Learning morphologically supplemented embedding spaces using
cross-lingual models has become an active area of research and
facilitated many research breakthroughs in various applications such as
machine translation, named entity recognition, document classification,
and natural language inference. However, the field has not become
customary for Southern African low-resourced languages. In this paper,
we present, evaluate and benchmark a cohort of cross-lingual embeddings
for the English-Southern African languages on two classification tasks:
News Headlines Classification (NHC) and Named Entity Recognition (NER).

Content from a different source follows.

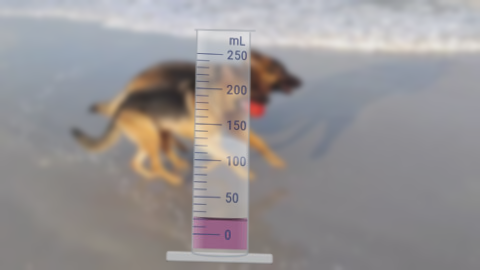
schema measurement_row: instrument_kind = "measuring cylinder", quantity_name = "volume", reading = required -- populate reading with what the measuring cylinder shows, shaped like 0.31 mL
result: 20 mL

Our methodology considers four agglutinative languages from the eleven
official South African languages: Isixhosa, Sepedi, Sesotho, and
Setswana. Canonical correlation analyses and VecMap are the two
cross-lingual alignment strategies adopted for this study. Monolingual
embeddings used in this work are Glove (source), and FastText (source
and target) embeddings. Our results indicate that with enough comparable
corpora, we can develop strong inter-joined representations between
English and the considered Southern African languages. More
specifically, the best zero-shot transfer results on the available
Setswana NHC dataset were achieved using canonically correlated
embeddings with Multi-layered perceptron as the training model (54.5%
accuracy). Furthermore, our NER best performance was achieved using
canonically correlated cross-lingual embeddings with Conditional Random
Fields as the training model (96.4% F1 score). Collectively, this
study’s results were competitive with the benchmarks of the explored NHC
and NER datasets, on both zero-short NHC and NER tasks with our
advantage being the use of very minimal resources.